La sencillez de la adaptación de Los locos de Valencia que realizan el director y los comediantes de la compañía de teatro de la Escuela Nacional es el decoroso resultado de lo que difícilmente se logra con el teatro aurisecular hispánico. Cohesionar las partes de un modelo de representación perdido, apenas sugerido textualmente en discusiones académicas, resulta un ejercicio imaginativo que requiere disposición de ánimo para transformar la difícil dulzura de la prosodia clásica de este teatro en comunicación efectiva de estados de ánimo que disfrazan genuinos y actuales conceptos filosóficos. Hace falta trabajar su reflejo gestual, el acelerado o lento ritmo dramático; el movimiento escénico de los cuerpos, que no se salga de control el cuadro escénico; olvidarse de los efectos de luz y creer, porque es cuestión de fe hacerlo, que la caída del sol en el horizonte irá determinando la solución del conflicto dramático.

No hay nada que reclamarle a la propuesta escénica diseñada por Antonio Algarra, ni los recortes al texto, que bien útiles son para dar gusto al vulgo fiero, pues los factores que constituyen la teatralidad de la pieza de Lope, más allá de los aspectos teóricos, están trabajados de manera magnífica por los actores que transitan esa extraña arquitectura de corral isabelino. 

Admiración causa la apertura musical y festiva con la que se presenta el conflicto principal. Floriano, huyendo de la Justicia, pues cree que ha dado muerte al príncipe Reinero, busca ocultarse en un hospital con ayuda de su amigo Valerio. En este lugar conocerá a Erífila, a quien su criado Leonato le ha prometido amor, sacándola de la casa de su padre alevosamente para robarle sus pertenencias. Dentro del Hospital Floriano y Erífila se conocen y travesarán un camino en el que los afectos, para estar conformes, entrarán en conflicto con otros personajes que igualmente fingirán amor. 

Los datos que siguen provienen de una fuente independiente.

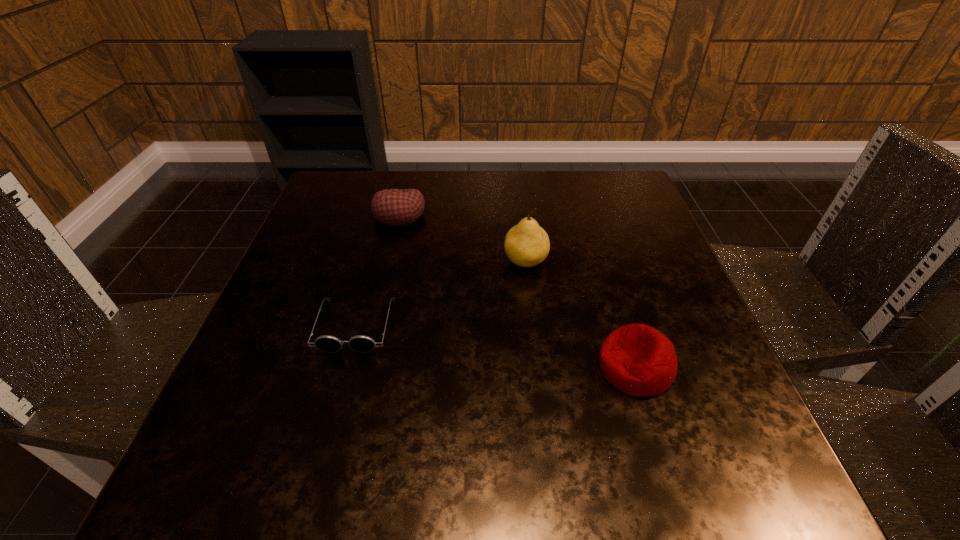
Identify the location of free spot at the left edge of the desktop. This screenshot has width=960, height=540. (301, 238).

The width and height of the screenshot is (960, 540). In the image, there is a desktop. What are the coordinates of `vacant space at the right edge` in the screenshot? It's located at (737, 427).

Identify the location of free space at the far left corner of the desktop. (367, 200).

You are a GUI agent. You are given a task and a screenshot of the screen. Output one action in this format:
    pyautogui.click(x=<x>, y=<y>)
    Task: Click on the vacant area at the far right corner of the desktop
    
    Given the screenshot: What is the action you would take?
    pyautogui.click(x=607, y=199)

This screenshot has width=960, height=540. Find the location of `free space between the farther beanbag and the third object from left to right`. free space between the farther beanbag and the third object from left to right is located at coordinates (463, 238).

Where is `empty location between the farthest object and the rightmost object`? This screenshot has width=960, height=540. empty location between the farthest object and the rightmost object is located at coordinates (517, 291).

Locate an element on the screen. The image size is (960, 540). empty location between the farther beanbag and the third object from left to right is located at coordinates (463, 238).

I want to click on vacant region between the farther beanbag and the sunglasses, so click(x=377, y=270).

Find the location of `unoccupied area between the farthest object and the rightmost object`. unoccupied area between the farthest object and the rightmost object is located at coordinates (517, 291).

The height and width of the screenshot is (540, 960). I want to click on unoccupied area between the farthest object and the nearer beanbag, so click(x=517, y=291).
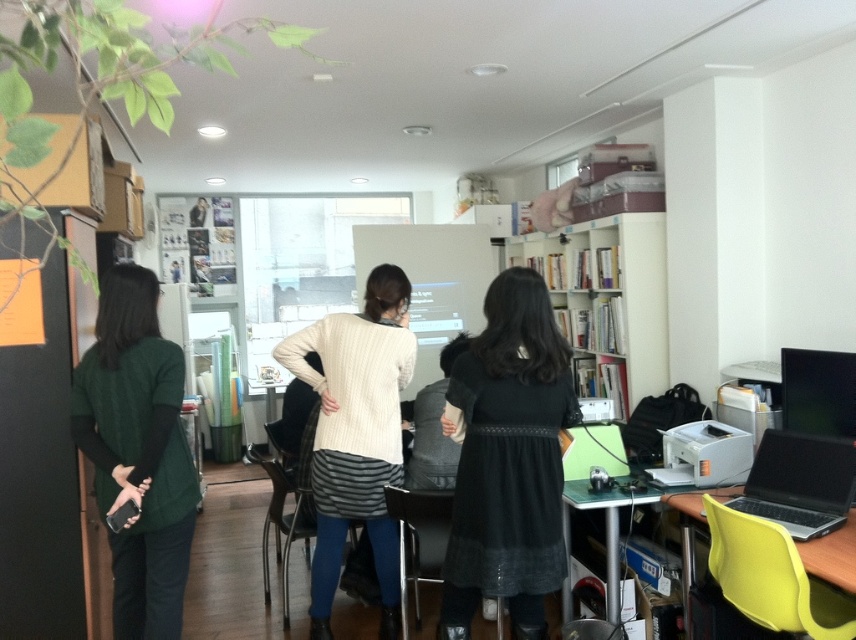
Question: Which object appears closest to the camera in this image?

Choices:
 (A) black matte dress at center
 (B) matte black laptop at lower right

Answer: (A)

Question: Is black matte dress at center to the left of white knitted sweater at center from the viewer's perspective?

Choices:
 (A) no
 (B) yes

Answer: (A)

Question: Is green knitted sweater at left to the left of white glossy bookshelf at upper center from the viewer's perspective?

Choices:
 (A) no
 (B) yes

Answer: (B)

Question: Can you confirm if black glossy monitor at upper right is positioned to the left of matte black laptop at lower right?

Choices:
 (A) no
 (B) yes

Answer: (A)

Question: Considering the real-world distances, which object is farthest from the green knitted sweater at left?

Choices:
 (A) white glossy bookshelf at upper center
 (B) matte black laptop at lower right

Answer: (A)

Question: Estimate the real-world distances between objects in this image. Which object is closer to the white glossy bookshelf at upper center?

Choices:
 (A) silver metallic laptop at lower right
 (B) green knitted sweater at left
 (C) black glossy monitor at upper right

Answer: (C)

La locura, el amor y los celos se irán sucediendo a la vista y a los oídos hasta formar un cuadro completo en el que se observan intercaladas bromas con doble sentido, sentencias neoplatónicas sobre el descontrol que supone estar enamorado; excesos mímicos, acrobacias y deslices. Conviene recordad que “si está enferma la cabeza, el cuerpo todo lo padece” y que este teatro formó parte de la cohesión social de una época en la que divertirse presuponía también algún tipo de aprendizaje. 

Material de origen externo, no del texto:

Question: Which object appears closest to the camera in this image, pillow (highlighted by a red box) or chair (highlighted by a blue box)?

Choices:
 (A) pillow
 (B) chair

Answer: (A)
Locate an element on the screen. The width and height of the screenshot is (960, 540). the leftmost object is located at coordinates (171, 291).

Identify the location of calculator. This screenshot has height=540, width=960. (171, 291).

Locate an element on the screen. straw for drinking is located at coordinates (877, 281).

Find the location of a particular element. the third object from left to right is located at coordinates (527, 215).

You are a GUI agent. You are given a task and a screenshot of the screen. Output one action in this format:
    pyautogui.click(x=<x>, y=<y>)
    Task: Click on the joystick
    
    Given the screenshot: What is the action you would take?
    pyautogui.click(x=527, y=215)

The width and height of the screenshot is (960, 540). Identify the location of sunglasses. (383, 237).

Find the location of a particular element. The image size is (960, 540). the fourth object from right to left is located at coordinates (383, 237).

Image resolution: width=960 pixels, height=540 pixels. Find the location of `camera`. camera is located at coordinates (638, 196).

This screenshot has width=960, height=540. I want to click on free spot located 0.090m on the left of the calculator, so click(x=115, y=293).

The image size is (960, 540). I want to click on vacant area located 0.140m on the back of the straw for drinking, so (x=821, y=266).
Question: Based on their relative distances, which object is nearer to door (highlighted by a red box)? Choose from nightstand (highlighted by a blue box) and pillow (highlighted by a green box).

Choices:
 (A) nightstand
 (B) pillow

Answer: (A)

Qué es entonces lo valioso en nuestros días, que no tenga qué ver con lo antiguo y que bien pueda ser entendido de una obra, cuyos espectadores más rancios seguirían con texto en mano, y cuyas particularidades han desprendido durante mucho tiempo reflexiones de especialistas en teatro aurisecular en todo el mundo. Tal vez convendría recordar que Lope pretendía llegar al espectador, a quien denominaba ‘bestia fiera’, pues este es quien tenía la última palabra sobre el éxito de cualquier composición que se llevara a las tablas en su época. El espectador de hoy puede detenerse a pensar cuántas veces ha disfrazado sus afectos para obtener ciertos beneficios de otras personas, cuántas veces ha manipulado situaciones amorosas que de pronto parecen salirse de control; puede también pensar cuántas veces alguna autoridad ha tenido que mediar entre las partes de un conflicto de pareja para resolverlo; puede preguntarse si le gusta ser amante o ser amado, o si oscila entre ser amante y ser amado. Si vale discutir para este teatro, anclado fuertemente a una figura paternalista, monárquico-señorial, cuestiones de género, revise con atención la libertad con la que los personajes femeninos enredan y desatan las pasiones de otros personajes.

Todos estos aspectos de los que parece que la sociedad contemporánea está agotada, son traídos a colación por este maravilloso divertimento que asombra, incomoda, divierte y endulza el alma de los espectadores. Escuche, pues, a Lope y repítase con la voz de su Floriano a modo de dignificación hiperbólica de uno de los sentimientos más comercializados por la humanidad “Bien dicen que es accidente/ lo que pasa fácilmente/ por la vista al corazón.